Арина Петровна много раз уже рассказывала детям эпопею своих первых шагов на арене благоприобретения, но, по-видимому, она и доднесь не утратила в их глазах интереса новизны. Порфирий Владимирыч слушал маменьку, то улыбаясь, то вздыхая, то закатывая глаза, то опуская их, смотря по свойству перипетий, через которые она проходила. А Павел Владимирыч даже большие глаза раскрыл, словно ребенок, которому рассказывают знакомую, но никогда не надоедающую сказку.
— А вы, чай, думаете, даром состояние-то матери досталось! — продолжала Арина Петровна, — нет, друзья мои! даром-то и прыщ на носу не вскочит: я после первой-то покупки в горячке шесть недель вылежала! Вот теперь и судите: каково мне видеть, что после таких-то, можно сказать, истязаний, трудовые мои денежки, ни дай ни вынеси за что, в помойную яму выброшены!

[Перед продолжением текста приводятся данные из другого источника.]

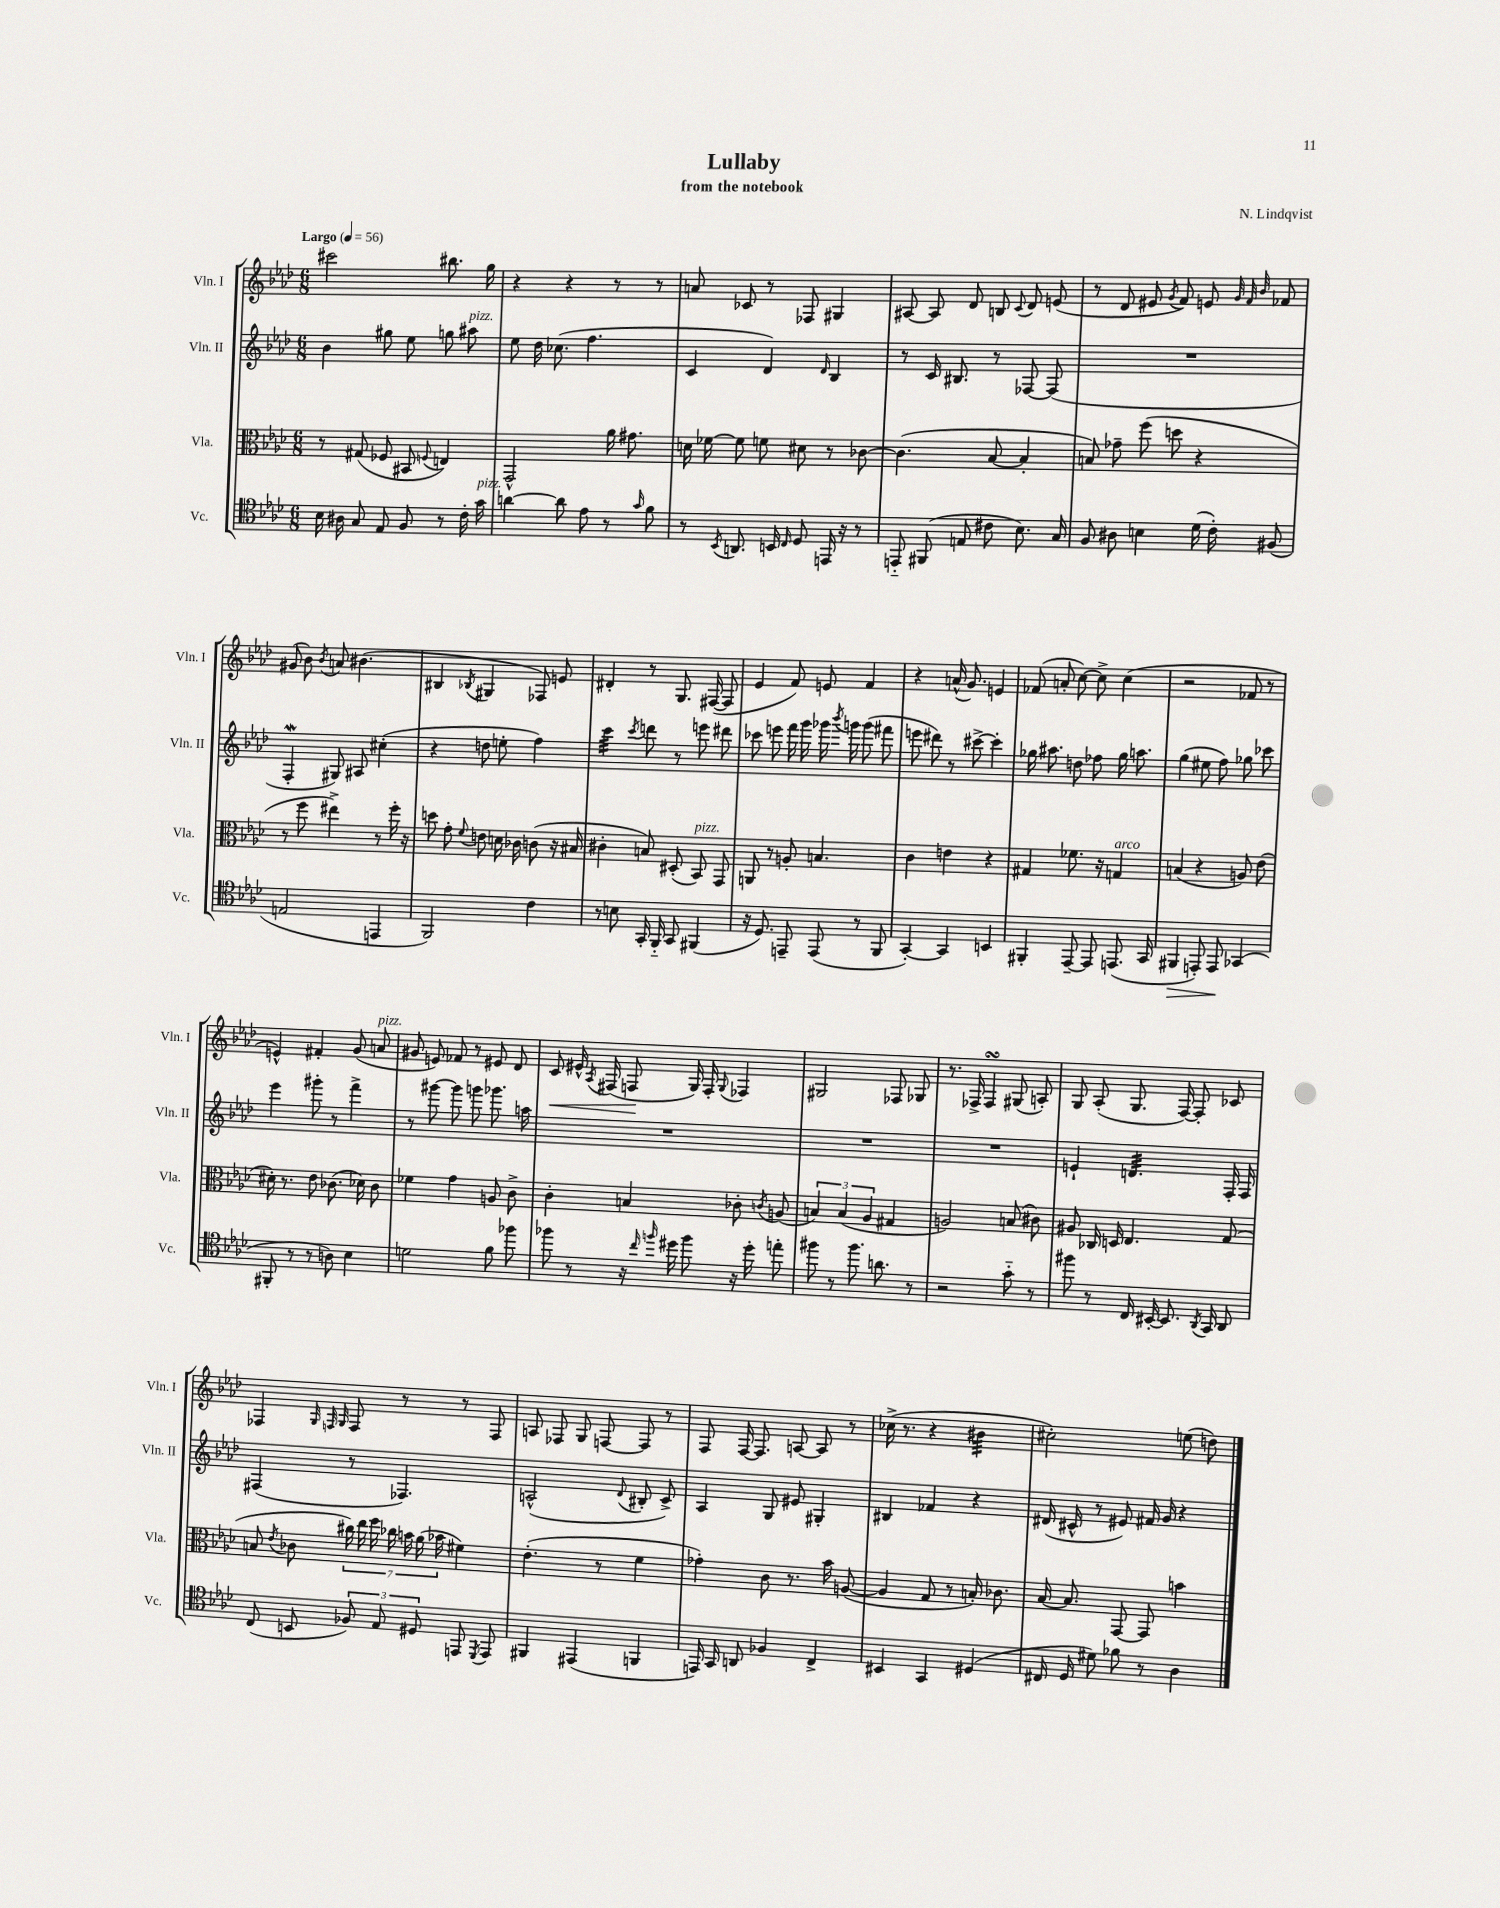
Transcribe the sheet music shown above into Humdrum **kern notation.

**kern	**kern	**kern	**kern
*staff4	*staff3	*staff2	*staff1
*clefC4	*clefC3	*clefG2	*clefG2
*k[b-e-a-d-]	*k[b-e-a-d-]	*k[b-e-a-d-]	*k[b-e-a-d-]
*M6/8	*M6/8	*M6/8	*M6/8
*MM56	*MM56	*MM56	*MM56
16B-\	8r	4b-\	2ccc#\
16A#\	.	.	.
8G/	(8G#/	.	.
8E-/	8F-/	8gg#\	.
8F/	8BB#/	8ee-\	.
.	8qqF/	.	.
8r	4E/)	8gg\	8.bb#\
16c'\	.	8aa#\	.
16g\	.	.	16gg\
=	=	=	=
[4a\	2GG^^/	8ee-\	4r
.	.	16dd-\	.
.	.	(8.cc-\	.
8a\]	.	.	4r
8e-\	.	4.ff\	.
8r	16a-\	.	8r
.	8.g#\	.	.
16qqg/	.	.	.
8f\	.	.	8r
=	=	=	=
8r	16d\	4c/	8a/
.	[16f-\	.	.
8qBB-/	.	.	.
8.AA/	8f-\]	.	8c-/
.	8f\	4d-/)	8r
16BB/	.	.	.
16qqC/	.	.	.
8D-/	8d#\	.	8F-/
.	.	16qqd-/	.
16EE/	8r	4B-/	4G#/
16r	.	.	.
8r	[8c-\	.	.
=	=	=	=
8EE'~/	(4.c-\]	8r	[8A#/
(8FF#/	.	16c/	8A#/]
.	.	8.B#/	.
8E/	.	.	8d-/
8c#\	[8B-/	8r	8B/
.	.	.	8qqc/
8.B-\)	4B-'/]	[8F-/	8d-/
.	.	(8F-/]	(8e/
16G/	.	.	.
=	=	=	=
8F/	8B/)	2.r	8r
8A#\	8g-~\	.	8d-/
4B\	(8ff\	.	8e#/
.	.	.	8qg/
.	8dd\	.	8f/)
(16d-\	4r	.	8e/
16c'\)	.	.	.
.	.	.	32qqg/
.	.	.	32qqf/
.	.	.	32qqb-/
(8F#/	.	.	8f-/
=	=	=	=
2E/	8r	4F'/	(8g#/
.	8ff\	.	8b-\)
.	.	.	8qb-/
.	4ee#^\)	8G#/)	8a/
.	.	8A#/	(4.b#\
4EE/	8r	(4cc#'\	.
.	16ff'\	.	.
.	16r	.	.
=	=	=	=
2FF/)	8dd\	4r	4B#/
.	8g'\	.	.
.	8qqf/	.	8qB-/
.	8e\	8dd\	4G#/
.	16d\	8ee'\	.
.	16c-\	.	.
4c\	(8c\	4ff\)	8F-/)
.	16r	.	8e/
.	16B#/	.	.
=	=	=	=
8r	4c#'\	4ccc\	4d#'/
8B\	.	.	.
.	.	8qccc/	.
16GG'/	8B/)	8ddd\	8r
16FF'~/	.	.	.
8GG/	(8D#'/	8r	8.G/
(4FF#/	8BB-/)	8eee\	.
.	.	.	([16F#/
.	8GG/	8ddd#\	8F#/]
=	=	=	=
16r	8AA/	8ccc-\	4e-/
8.D-/)	.	.	.
.	8r	8eee\	.
8EE~/	8A'/	16fff\	8f/)
.	.	16ggg\	.
(8EE/	4.B/	16ggg-\	8e/
.	.	8qbbb-/	.
.	.	16ggg\	.
8r	.	(8ggg\	4f/
8FF/	.	8fff#\	.
=	=	=	=
[4GG'/)	4c\	8eee\	4r
.	.	8ddd#\)	.
4GG/]	4e\	8r	(16a^^/
.	.	.	8.g/)
.	.	[8ccc#^\	.
4BB/	4r	4ccc#'\]	4e/
=	=	=	=
4FF#'/	4G#/	16gg-\	(8f-/
.	.	8.aa#\	.
.	.	.	8a'/
[8EE-~/	8.f-\	8dd\	[8cc\)
8EE-/]	.	8ff-\	8cc^\]
.	16r	.	.
(8.EE/	4G/	16gg-\	(4cc\
.	.	8.aa\	.
16GG/	.	.	.
=	=	=	=
4FF#/	(4B/	(4gg\	2r
8EE'/)	4r	8ee#\	.
8EE/	.	8ff\)	.
(4GG-/	8A/)	8gg-\	8f-/
.	(8e-\	8ccc-\	8r
=	=	=	=
8FF#'/	16d#'\)	4eee-\	4e^^/)
.	8.r	.	.
8r	.	.	.
8r	8e-\	8ggg#'\	4f#'/
8A\)	(8.c-\	8r	.
4B-\	.	4fff^\	(8g/
.	16d-\)	.	.
.	8c-\	.	8a/
=	=	=	=
2d\	4f-\	8r	8g#/
.	.	[8ggg#\	8e/)
.	4g\	8ggg#\]	8f-/
.	.	8ggg\	8r
8f\	8A/	8.ggg-\	8e#/
8ff-\	8c^\	.	8d-/
.	.	16aa\	.
=	=	=	=
8ff-\	4c'\	2.r	8c/
8r	.	.	16e#^^/
.	.	.	8qA-/
.	.	.	(16F#/
16r	4B/	.	8F/
16qqcc/	.	.	.
16qqff/	.	.	.
16dd#\	.	.	.
8ff\	.	.	16G/)
.	.	.	16F'/
.	.	.	8qqG/
16r	8c-'\	.	4F-/
16dd#'\	.	.	.
.	8qc/	.	.
8ee'\	(8A/	.	.
=	=	=	=
8ff#\	6B/)	2.r	2G#/
8r	.	.	.
.	(6B/	.	.
8.ff#\	.	.	.
.	6A-/	.	.
8.a\	.	.	.
.	4G#/	.	8F-/
8r	.	.	8G-/
=	=	=	=
2r	2A/)	2.r	8.r
.	.	.	16F-^/
.	.	.	4F-/
8g'~\	(8B/	.	(8G#/
8r	8c#\)	.	8A'/)
=	=	=	=
8ff#\	8A#/	4e`/	8G/
8r	16C-/	.	(8A-'/
.	16D/	.	.
16C/	4.E-/	4.d/	8.G/
[16BB#'/	.	.	.
8.BB#/]	.	.	.
.	.	.	[16F/)
.	.	.	8F'/]
8qAA-/	.	.	.
16GG/	.	.	.
8AA-/	(8G/	16F'/	8c-/
.	.	16F/	.
=	=	=	=
(8C/	8B/	(4F#/	4F-/
.	8qe-/	.	.
8BB/	8c-\	.	.
.	.	.	32qqG/
.	.	.	32qqF/
.	.	.	32qqG/
12F-/)	28cc#\)	8r	8F/
.	28ee-\	.	.
.	28ff\	.	.
12E-/	.	.	.
.	28cc-\	.	.
.	.	4.F-/)	8r
.	28b\	.	.
12D#/	.	.	.
.	(28a-\	.	.
.	28b-\	.	.
8EE/	4f#\)	.	8r
8qDD-/	.	.	.
8EE/	.	.	8F/
=	=	=	=
4FF#/	(4.e-'\	(2A^^/	8A/
.	.	.	8F-/
(4EE#/	.	.	8G/
.	8r	.	[8F/
.	.	8qqd-/	.
4FF/	4f\	8B#'/	8F/]
.	.	8c^/)	8r
=	=	=	=
16EE/)	4g-'\)	4A-/	8F/
16GG/	.	.	.
8AA/	.	.	[16F/
.	.	.	8.F/]
4F-/	8c\	8G/	.
.	8.r	8e#/	[8A/
4C^/	.	4G#'/	8A/]
.	16b-\	.	.
.	([8A/	.	8r
=	=	=	=
4BB#/	4A/]	4B#/	(16cc-^\
.	.	.	8.r
4GG/	8G/	4f-/	4r
.	8r	.	.
(4D#/	16B'/)	4r	4b#\
.	8.c-\	.	.
=	=	=	=
16C#/	[16B-/	(16d#/	2cc#'\)
16D-/	8.B-/]	16c#^^/	.
8d#\)	.	8r	.
8f-\	[8GG/	8e#/)	.
8r	8GG/]	16f#/	.
.	.	16g/	.
4A-\	4b\	4r	(8ee\
.	.	.	8dd\)
==	==	==	==
*-	*-	*-	*-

Последовало минутное молчание. Порфирий Владимирыч готов был ризы на себе разодрать, но опасался, что в деревне, пожалуй, не́кому починить их будет; Павел Владимирыч, как только кончилась «сказка» о благоприобретении, сейчас же опустился, и лицо его приняло прежнее апатичное выражение.
— Так вот я затем вас и призвала, — вновь начала Арина Петровна, — судите вы меня с ним, со злодеем! Как вы скажете, так и будет! Его осу́дите — он будет виноват, меня осу́дите — я виновата буду. Только уж я себя злодею в обиду не дам! — прибавила она совсем неожиданно.
Порфирий Владимирыч почувствовал, что праздник на его улице наступил, и разошелся соловьем. Но, как истинный кровопивец, он не приступил к делу прямо, а начал с околичностей.
— Если вы позволите мне, милый друг маменька, выразить мое мнение, — сказал он, — то вот оно в двух словах: дети обязаны повиноваться родителям, слепо следовать указаниям их, покоить их в старости — вот и все. Что такое дети, милая маменька? Дети — это любящие существа, в которых все, начиная от них самих и кончая последней тряпкой, которую они на себе имеют, — все принадлежит родителям. Поэтому, родители могут судить детей; дети же родителей — никогда. Обязанность детей — чтить, а не судить. Вы говорите: судите меня с ним! Это великодушно, милая маменька, веллли-ко-лепно! Но можем ли мы без страха даже подумать об этом, мы, от первого дня рождения облагодетельствованные вами с головы до ног? Воля ваша, но это будет святотатство, а не суд! Это будет такое святотатство, такое святотатство…
— Стой! погоди! коли ты говоришь, что не можешь меня судить, так оправь меня, а его осуди! — прервала его Арина Петровна, которая вслушивалась и никак не могла разгадать: какой такой подвох у Порфишки-кровопивца в голове засел.